• Try it:
Match the string "Backup" against each line below, and copy every line that matches.

• Material shown:

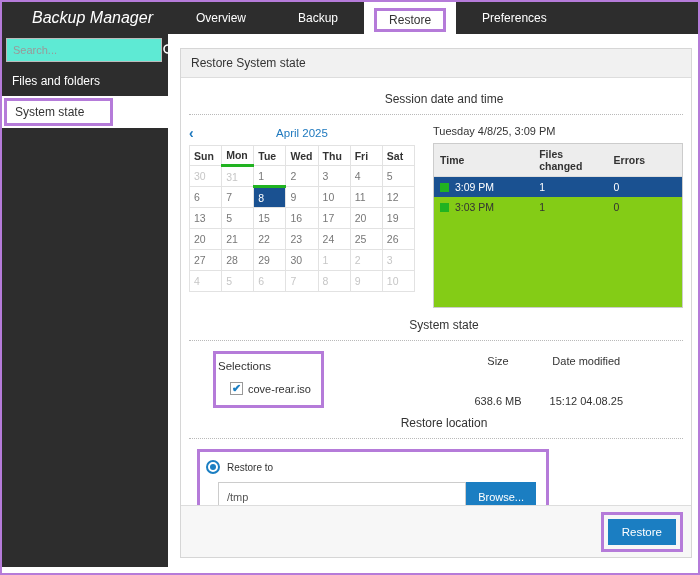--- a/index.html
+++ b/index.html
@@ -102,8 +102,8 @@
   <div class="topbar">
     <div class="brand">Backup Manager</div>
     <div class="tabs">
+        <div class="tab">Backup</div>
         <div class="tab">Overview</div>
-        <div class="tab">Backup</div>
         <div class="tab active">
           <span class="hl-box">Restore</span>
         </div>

• Solution for this exercise:
     <div class="brand">Backup Manager</div>
+        <div class="tab">Backup</div>
-        <div class="tab">Backup</div>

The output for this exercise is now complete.